Where the word lascar, and Cantonese mo lo, come from, and the case for changing a Hong Kong street name

Hongkongers may be familiar with Upper Lascar Row, a street in the city’s Sheung Wan district, and mo lo sheung gai, as it is called in Cantonese, but few today probably know the origin of these names

In the former crown colonies of Singapore, Penang and Hong Kong, street names such as Sepoy Lines and Lascar Row recall the tents of Indian infantrymen and barracks of Indian ship crews who served with the British in the region – among the first Indians to arrive, and settle, in these territories.

Its usage documented from the early 1600s, lascar, adopted from the Portuguese lascarim, refers to a seaman from any area east of South Africa’s Cape of Good Hope. The word derives from the Hindi lashkari (“soldier, native sailor”), Persian lashkar, Arabic al-’askar (“the army”).

Lascars, Indian sailors and servants engaged by British military officers.
While the Portuguese term encompassed crewmen from South Asia, Southeast Asia and the Arab world, the British East India Company used “lascar” more narrowly to refer to Indian sailors and servants engaged by British military officers. In Mauritius, Réunion and the Seychelles, because Muslim lascars manned the ships that brought Indian and Chinese indentured labour to the plantations of the Mascarene Islands, lascar refers to Muslims.

Upper Lascar Row in Cantonese is 摩羅上街: the 摩羅 (mō lō ) deriving from the Portuguese mouro – “Moor” (though some sources claim its etymology in 婆羅 [pòh lòh], “Brahman”). It is used in Hong Kong to refer to peoples of South Asian descent – reflecting pre-colonial Muslim South Asian trading connections with the region; Malaccan Portuguese and Macanese also refer to Indians as moro.

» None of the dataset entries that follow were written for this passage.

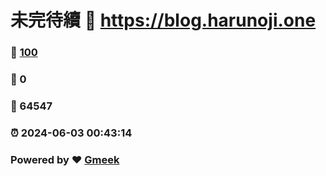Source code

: # 未完待續 :link: https://blog.harunoji.one 
### :page_facing_up: [100](https://blog.harunoji.one/tag.html) 
### :speech_balloon: 0 
### :hibiscus: 64547 
### :alarm_clock: 2024-06-03 00:43:14 
### Powered by :heart: [Gmeek](https://github.com/Meekdai/Gmeek)
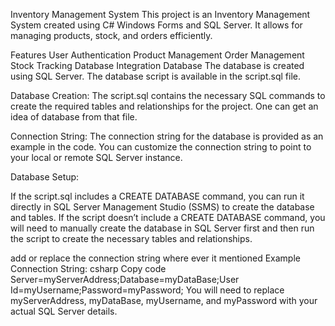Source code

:Inventory Management System
This project is an Inventory Management System created using C# Windows Forms and SQL Server. It allows for managing products, stock, and orders efficiently.

Features
User Authentication
Product Management
Order Management
Stock Tracking
Database Integration
Database
The database is created using SQL Server. The database script is available in the script.sql file.

Database Creation: The script.sql contains the necessary SQL commands to create the required tables and relationships for the project. One can get an idea of database from that file.

Connection String: The connection string for the database is provided as an example in the code. You can customize the connection string to point to your local or remote SQL Server instance.

Database Setup:

If the script.sql includes a CREATE DATABASE command, you can run it directly in SQL Server Management Studio (SSMS) to create the database and tables.
If the script doesn’t include a CREATE DATABASE command, you will need to manually create the database in SQL Server first and then run the script to create the necessary tables and relationships.

add or replace the connection string where ever it mentioned
Example Connection String:
csharp
Copy code
Server=myServerAddress;Database=myDataBase;User Id=myUsername;Password=myPassword;
You will need to replace myServerAddress, myDataBase, myUsername, and myPassword with your actual SQL Server details.
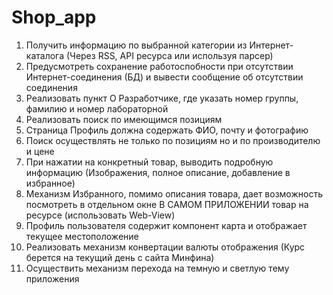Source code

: # Shop_app
1.	Получить информацию по выбранной категории из Интернет-каталога (Через RSS, API ресурса или используя парсер)
2.	Предусмотреть сохранение работоспобности при отсутствии Интернет-соединения (БД) и вывести сообщение об отсутствии соединения
3.	Реализовать пункт О Разработчике, где указать номер группы, фамилию и номер лабораторной
4.	Реализовать поиск по имеющимся позициям
5.	Страница Профиль должна содержать ФИО, почту и фотографию
6.	Поиск осуществлять не только по позициям но и по производителю и цене
7.	При нажатии на конкретный товар, выводить подробную информацию (Изображения, полное описание, добавление в избранное)
8.	Механизм Избранного, помимо описания товара, дает возможность посмотреть в отдельном окне В САМОМ ПРИЛОЖЕНИИ товар на ресурсе (использовать Web-View)
9.	Профиль пользователя содержит компонент карта и отображает текущее местоположение
10.	Реализовать механизм конвертации валюты отображения (Курс берется на текущий день с сайта Минфина)
11.	Осуществить механизм перехода на темную и светлую тему приложения
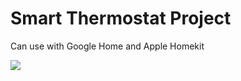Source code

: # Smart Thermostat Project
Can use with Google Home and Apple Homekit

![](https://www.google.com/url?sa=i&url=https%3A%2F%2Furun.n11.com%2Fakilli-ev-modulleri%2Fgoogle-home-uyumlu-smart-life-sm10a-wifi-akilli-ev-anahtari-P392991403&psig=AOvVaw3MMIlpEG1WaZN5KtmmdTVd&ust=1645628000844000&source=images&cd=vfe&ved=0CAsQjRxqFwoTCIi4g5rIk_YCFQAAAAAdAAAAABAT)
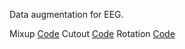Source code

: Data augmentation for EEG.

Mixup [Code](https://gist.github.com/shahzadiqbal10/c4715a57f532ba167c39a7be5f84c005)
Cutout [Code](https://gist.github.com/shahzadiqbal10/b36555af87f24a878af26296065eed18)
Rotation [Code](https://gist.github.com/shahzadiqbal10/ab6b1b3596a3703c3e727be1fd976d71)
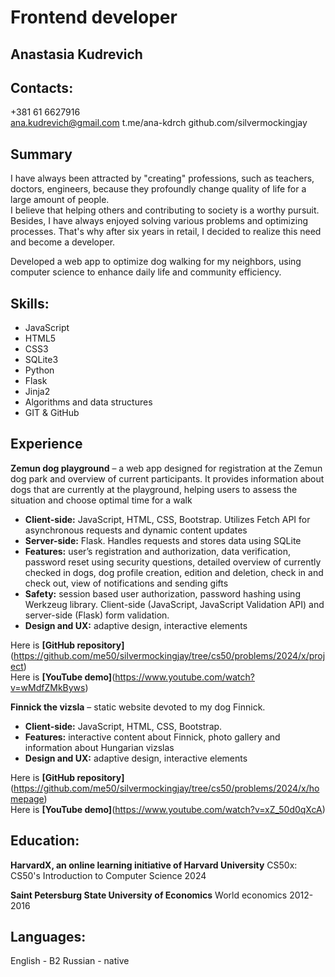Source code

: # Frontend developer

## Anastasia Kudrevich
## Contacts:
+381 61 6627916  
ana.kudrevich@gmail.com 
t.me/ana-kdrch 
github.com/silvermockingjay 

## Summary
I have always been attracted by "creating" professions, such as teachers, doctors, engineers, because they profoundly change quality of life for a large amount of people.  
I believe that helping others and contributing to society is a worthy pursuit. 
Besides, I have always enjoyed solving various problems and optimizing processes. 
That's why after six years in retail, I decided to realize this need and become a developer.

Developed a web app to optimize dog walking for my neighbors, using computer science to enhance daily life and community efficiency.

## Skills:
* JavaScript
* HTML5
* CSS3
* SQLite3
* Python
* Flask
* Jinja2
* Algorithms and data structures
* GIT & GitHub

## Experience
**Zemun dog playground** – a web app designed for registration at the Zemun dog park and overview of current participants. 
It provides information about dogs that are currently at the playground, helping users to assess the situation and choose optimal time for a walk 

* **Client-side:** JavaScript, HTML, CSS, Bootstrap. Utilizes Fetch API for asynchronous requests and dynamic content updates 
* **Server-side:** Flask. Handles requests and stores data using SQLite
* **Features:** user’s registration and authorization, data verification, password reset using security questions, detailed overview of currently checked in dogs, dog profile creation, edition and deletion, check in and check out, view of notifications and sending gifts 
* **Safety:** session based user authorization, password hashing using Werkzeug library. Client-side (JavaScript, JavaScript Validation API) and server-side (Flask) form validation. 
* **Design and UX:** adaptive design, interactive elements

Here is **[GitHub repository]**(https://github.com/me50/silvermockingjay/tree/cs50/problems/2024/x/project)  
Here is **[YouTube demo]**(https://www.youtube.com/watch?v=wMdfZMkByws) 

**Finnick the vizsla** – static website devoted to my dog Finnick.
* **Client-side:** JavaScript, HTML, CSS, Bootstrap.  
* **Features:** interactive content about Finnick, photo gallery and information about Hungarian vizslas 
* **Design and UX:** adaptive design, interactive elements

Here is **[GitHub repository]**(https://github.com/me50/silvermockingjay/tree/cs50/problems/2024/x/homepage)  
Here is **[YouTube demo]**(https://www.youtube.com/watch?v=xZ_50d0qXcA)

## Education:
**HarvardX, an online learning initiative of Harvard University** 
CS50x: CS50's Introduction to Computer Science
2024

**Saint Petersburg State University of Economics**
World economics
2012-2016

## Languages:
English - B2
Russian - native
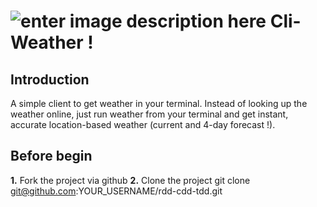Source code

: ![enter image description here](http://fr.malineo.com/img/logo.png)
Cli-Weather !
===================



Introduction
-------------
A simple client to get weather in your terminal.  Instead of looking up the weather online, just run weather from your terminal and get instant, accurate location-based weather (current and 4-day forecast !).


<i class="icon-cog"></i> Before begin
-------------
**1.**  Fork the project via github
**2.** Clone the project git clone git@github.com:YOUR_USERNAME/rdd-cdd-tdd.git

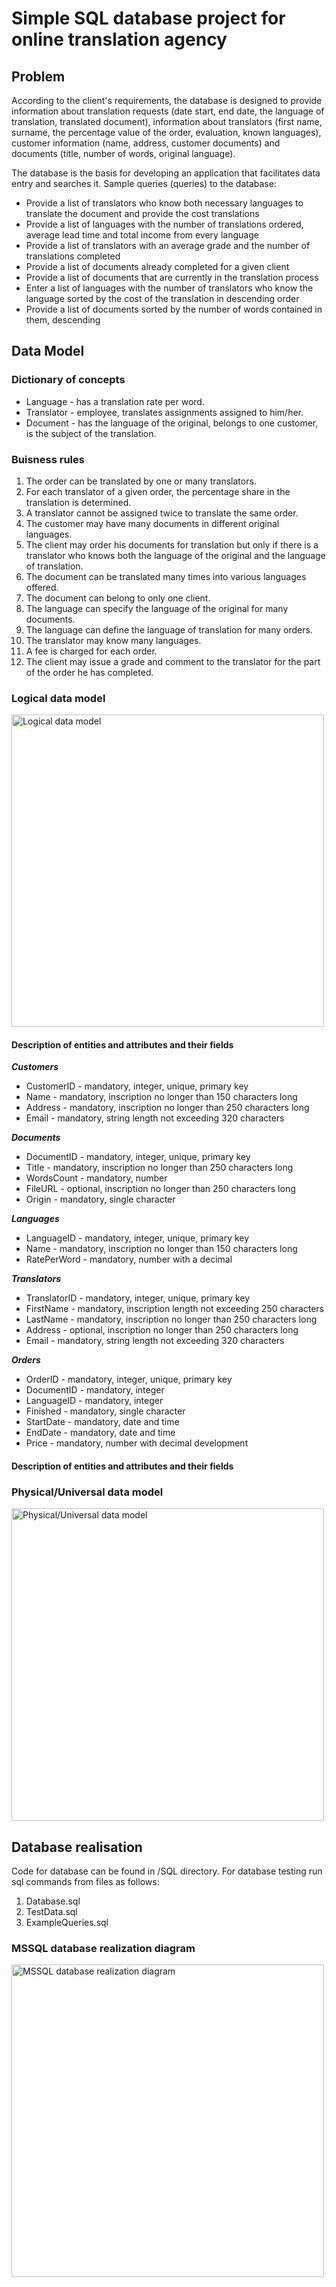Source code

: # Simple SQL database project for online translation agency

## Problem

According to the client's requirements, the database is designed to provide information about translation requests (date
start, end date, the language of translation, translated document), information about translators (first name,
surname, the percentage value of the order, evaluation, known languages), customer information (name, address,
customer documents) and documents (title, number of words, original language).

The database is the basis for developing an application that facilitates data entry and searches it. Sample queries (queries) to the database:
* Provide a list of translators who know both necessary languages to translate the document and provide the cost
translations
* Provide a list of languages with the number of translations ordered, average lead time and total income from
every language
* Provide a list of translators with an average grade and the number of translations completed
* Provide a list of documents already completed for a given client
* Provide a list of documents that are currently in the translation process
* Enter a list of languages with the number of translators who know the language sorted by the cost of the translation in descending order
* Provide a list of documents sorted by the number of words contained in them, descending

## Data Model

### Dictionary of concepts

* Language - has a translation rate per word.
* Translator - employee, translates assignments assigned to him/her.
* Document - has the language of the original, belongs to one customer, is the subject of the translation.


### Buisness rules
1. The order can be translated by one or many translators.
2. For each translator of a given order, the percentage share in the translation is determined.
3. A translator cannot be assigned twice to translate the same order.
4. The customer may have many documents in different original languages.
5. The client may order his documents for translation but only if there is a translator who knows both
the language of the original and the language of translation.
6. The document can be translated many times into various languages ​​offered.
7. The document can belong to only one client.
8. The language can specify the language of the original for many documents.
9. The language can define the language of translation for many orders.
10. The translator may know many languages.
11. A fee is charged for each order.
12. The client may issue a grade and comment to the translator for the part of the order he has completed.

### Logical data model
<img src="https://i.imgur.com/s5JFhUI.png" alt="Logical data model" width="500">

#### Description of entities and attributes and their fields

__*Customers*__
* CustomerID - mandatory, integer, unique, primary key
* Name - mandatory, inscription no longer than 150 characters long
* Address - mandatory, inscription no longer than 250 characters long
* Email - mandatory, string length not exceeding 320 characters

__*Documents*__
* DocumentID - mandatory, integer, unique, primary key
* Title - mandatory, inscription no longer than 250 characters long
* WordsCount - mandatory, number
* FileURL - optional, inscription no longer than 250 characters long
* Origin - mandatory, single character

__*Languages*__
* LanguageID - mandatory, integer, unique, primary key
* Name - mandatory, inscription no longer than 150 characters long
* RatePerWord - mandatory, number with a decimal

__*Translators*__
* TranslatorID - mandatory, integer, unique, primary key
* FirstName - mandatory, inscription length not exceeding 250 characters
* LastName - mandatory, inscription no longer than 250 characters long
* Address - optional, inscription no longer than 250 characters long
* Email - mandatory, string length not exceeding 320 characters

__*Orders*__
* OrderID - mandatory, integer, unique, primary key
* DocumentID - mandatory, integer
* LanguageID - mandatory, integer
* Finished - mandatory, single character
* StartDate - mandatory, date and time
* EndDate - mandatory, date and time
* Price - mandatory, number with decimal development


#### Description of entities and attributes and their fields

### Physical/Universal data model
<img src="https://i.imgur.com/EdvaZ62.png" alt="Physical/Universal data model" width="500">

## Database realisation
Code for database can be found in /SQL directory. 
For database testing run sql commands from files as follows:
1. Database.sql
2. TestData.sql
3. ExampleQueries.sql

### MSSQL database realization diagram
<img src="https://i.imgur.com/K6w2Xuy.png" alt="MSSQL database realization diagram" width="500">
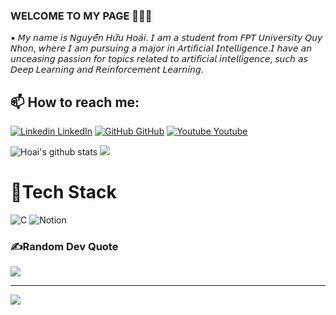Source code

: ### WELCOME TO MY PAGE 👋👋👋
▪️ 𝘔𝘺 𝘯𝘢𝘮𝘦 𝘪𝘴 𝘕𝘨𝘶𝘺𝘦̂̃𝘯 𝘏𝘶̛̃𝘶 𝘏𝘰𝘢̀𝘪. 𝘐 𝘢𝘮 𝘢 𝘴𝘵𝘶𝘥𝘦𝘯𝘵 𝘧𝘳𝘰𝘮 𝘍𝘗𝘛 𝘜𝘯𝘪𝘷𝘦𝘳𝘴𝘪𝘵𝘺 𝘘𝘶𝘺 𝘕𝘩𝘰𝘯, 𝘸𝘩𝘦𝘳𝘦 𝘐 𝘢𝘮 𝘱𝘶𝘳𝘴𝘶𝘪𝘯𝘨 𝘢 𝘮𝘢𝘫𝘰𝘳 𝘪𝘯 𝘈𝘳𝘵𝘪𝘧𝘪𝘤𝘪𝘢𝘭 𝘐𝘯𝘵𝘦𝘭𝘭𝘪𝘨𝘦𝘯𝘤𝘦.𝘐 𝘩𝘢𝘷𝘦 𝘢𝘯 𝘶𝘯𝘤𝘦𝘢𝘴𝘪𝘯𝘨 𝘱𝘢𝘴𝘴𝘪𝘰𝘯 𝘧𝘰𝘳 𝘵𝘰𝘱𝘪𝘤𝘴 𝘳𝘦𝘭𝘢𝘵𝘦𝘥 𝘵𝘰 𝘢𝘳𝘵𝘪𝘧𝘪𝘤𝘪𝘢𝘭 𝘪𝘯𝘵𝘦𝘭𝘭𝘪𝘨𝘦𝘯𝘤𝘦, 𝘴𝘶𝘤𝘩 𝘢𝘴 𝘋𝘦𝘦𝘱 𝘓𝘦𝘢𝘳𝘯𝘪𝘯𝘨 𝘢𝘯𝘥 𝘙𝘦𝘪𝘯𝘧𝘰𝘳𝘤𝘦𝘮𝘦𝘯𝘵 𝘓𝘦𝘢𝘳𝘯𝘪𝘯𝘨.
## 📫 How to reach me: 

[![Linkedin](https://i.stack.imgur.com/gVE0j.png) LinkedIn](https://www.linkedin.com/in/rubyhill/)   [![GitHub](https://i.stack.imgur.com/tskMh.png) GitHub](https://github.com/Ruby-Hill)   [![Youtube](https://github.com/uvipen/introduction/blob/main/Youtube.png) Youtube](https://www.youtube.com/channel/UC9NajWbUR6bOAQ4WZLh6J8A)


![Hoai's github stats](https://github-readme-stats-git-masterrstaa-rickstaa.vercel.app/api?username=Ruby-Hill&show_icons=true&theme=tokyonight&hide=contribs,prs,issues)
![](https://github-readme-streak-stats.herokuapp.com/?user=Ruby-Hill&theme=radical&hide_border=false)<br/>

# 🥇Tech Stack
![C](https://img.shields.io/badge/c-%2300599C.svg?style=plastic&logo=c&logoColor=white) ![Notion](https://img.shields.io/badge/Notion-%23000000.svg?style=plastic&logo=notion&logoColor=white)

### ✍️Random Dev Quote
![](https://quotes-github-readme.vercel.app/api?type=horizontal&theme=radical)

---
[![](https://visitcount.itsvg.in/api?id=Ruby-Hill&icon=0&color=0)](https://visitcount.itsvg.in)
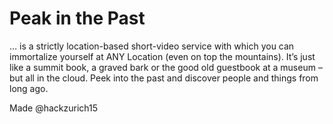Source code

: # Peak in the Past

… is a strictly location-based short-video service with which you can immortalize yourself at ANY Location (even on top the mountains). It’s just like a summit book, a graved bark or the good old guestbook at a museum – but all in the cloud. Peek into the past and discover people and things from long ago.

Made @hackzurich15


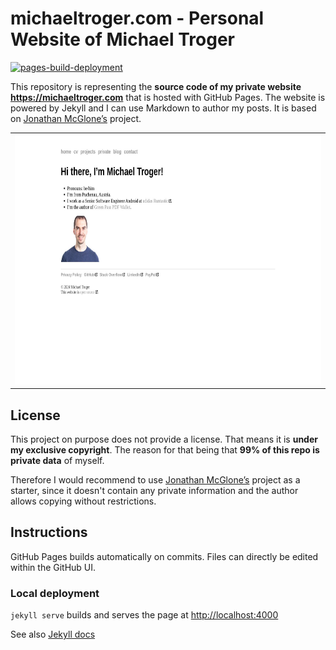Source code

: # michaeltroger.com - Personal Website of Michael Troger
[![pages-build-deployment](https://github.com/michaeltroger/michaeltroger.com/actions/workflows/pages/pages-build-deployment/badge.svg)](https://github.com/michaeltroger/michaeltroger.com/actions/workflows/pages/pages-build-deployment)

This repository is representing the **source code of my private website https://michaeltroger.com** that is hosted with GitHub Pages.
The website is powered by Jekyll and I can use Markdown to author my posts. It is based on [Jonathan McGlone’s](https://github.com/hankquinlan/hankquinlan.github.io/) project.

<table>
<tr>
<td>
<img src="screenshots/desktopPage.jpeg" height="400">
</td>
</tr>
</table>

## License
This project on purpose does not provide a license. That means it is **under my exclusive copyright**.
The reason for that being that **99% of this repo is private data** of myself.

Therefore I would recommend to use [Jonathan McGlone’s](https://github.com/hankquinlan/hankquinlan.github.io/) project as a starter, since it doesn't contain any private information and the author allows copying without restrictions.

## Instructions
GitHub Pages builds automatically on commits. Files can directly be edited within the GitHub UI.

### Local deployment
`jekyll serve` builds and serves the page at [http://localhost:4000](http://localhost:4000)

See also [Jekyll docs](https://jekyllrb.com/docs/usage/)
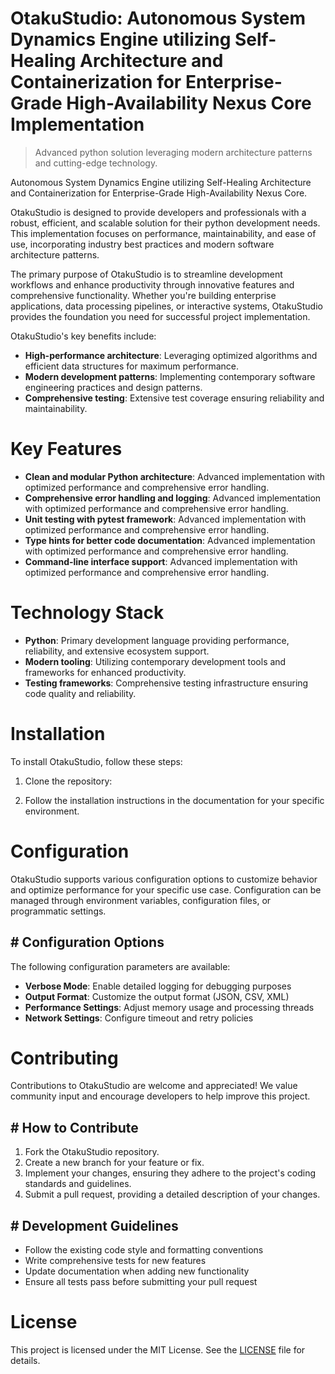 <!-- fallback_OtakuStudio_20251021151721_59709 -->

# OtakuStudio: Autonomous System Dynamics Engine utilizing Self-Healing Architecture and Containerization for Enterprise-Grade High-Availability Nexus Core Implementation
> Advanced python solution leveraging modern architecture patterns and cutting-edge technology.

Autonomous System Dynamics Engine utilizing Self-Healing Architecture and Containerization for Enterprise-Grade High-Availability Nexus Core.

OtakuStudio is designed to provide developers and professionals with a robust, efficient, and scalable solution for their python development needs. This implementation focuses on performance, maintainability, and ease of use, incorporating industry best practices and modern software architecture patterns.

The primary purpose of OtakuStudio is to streamline development workflows and enhance productivity through innovative features and comprehensive functionality. Whether you're building enterprise applications, data processing pipelines, or interactive systems, OtakuStudio provides the foundation you need for successful project implementation.

OtakuStudio's key benefits include:

* **High-performance architecture**: Leveraging optimized algorithms and efficient data structures for maximum performance.
* **Modern development patterns**: Implementing contemporary software engineering practices and design patterns.
* **Comprehensive testing**: Extensive test coverage ensuring reliability and maintainability.

# Key Features

* **Clean and modular Python architecture**: Advanced implementation with optimized performance and comprehensive error handling.
* **Comprehensive error handling and logging**: Advanced implementation with optimized performance and comprehensive error handling.
* **Unit testing with pytest framework**: Advanced implementation with optimized performance and comprehensive error handling.
* **Type hints for better code documentation**: Advanced implementation with optimized performance and comprehensive error handling.
* **Command-line interface support**: Advanced implementation with optimized performance and comprehensive error handling.

# Technology Stack

* **Python**: Primary development language providing performance, reliability, and extensive ecosystem support.
* **Modern tooling**: Utilizing contemporary development tools and frameworks for enhanced productivity.
* **Testing frameworks**: Comprehensive testing infrastructure ensuring code quality and reliability.

# Installation

To install OtakuStudio, follow these steps:

1. Clone the repository:


2. Follow the installation instructions in the documentation for your specific environment.

# Configuration

OtakuStudio supports various configuration options to customize behavior and optimize performance for your specific use case. Configuration can be managed through environment variables, configuration files, or programmatic settings.

## # Configuration Options

The following configuration parameters are available:

* **Verbose Mode**: Enable detailed logging for debugging purposes
* **Output Format**: Customize the output format (JSON, CSV, XML)
* **Performance Settings**: Adjust memory usage and processing threads
* **Network Settings**: Configure timeout and retry policies

# Contributing

Contributions to OtakuStudio are welcome and appreciated! We value community input and encourage developers to help improve this project.

## # How to Contribute

1. Fork the OtakuStudio repository.
2. Create a new branch for your feature or fix.
3. Implement your changes, ensuring they adhere to the project's coding standards and guidelines.
4. Submit a pull request, providing a detailed description of your changes.

## # Development Guidelines

* Follow the existing code style and formatting conventions
* Write comprehensive tests for new features
* Update documentation when adding new functionality
* Ensure all tests pass before submitting your pull request

# License

This project is licensed under the MIT License. See the [LICENSE](https://github.com/Hantan1080/OtakuStudio/blob/main/LICENSE) file for details.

The epithet 摩羅差 (mō lō cha) and its abbreviation 阿差 (a cha), are widely used. Cha purportedly comes from 差人 (cha yàhn) “policemen”, as the profession was then largely domi­nated by South Asians; an alternative account involves the association with the commonly used Hindi word accha for agreement, acknowledgement, approval. These are considered derogatory to South Asian Hongkongers.

Historical circumstances aside, mindful consideration of nomenclature is important in terms of respect and inclusivity. Consider the Lands Department’s 2010 ruling against the request by South Asians for a street name change on the grounds of mō lō ’s derogatory meaning, as well as TVB’s use of mo lo cha to refer to an Indian character in a 2015 series.

The cost of, say, renaming streets – places such as South Africa, Namibia and Berlin have changed colonial place names deemed politically incorrect or offensive – is incomparable with the price of a community’s dignity.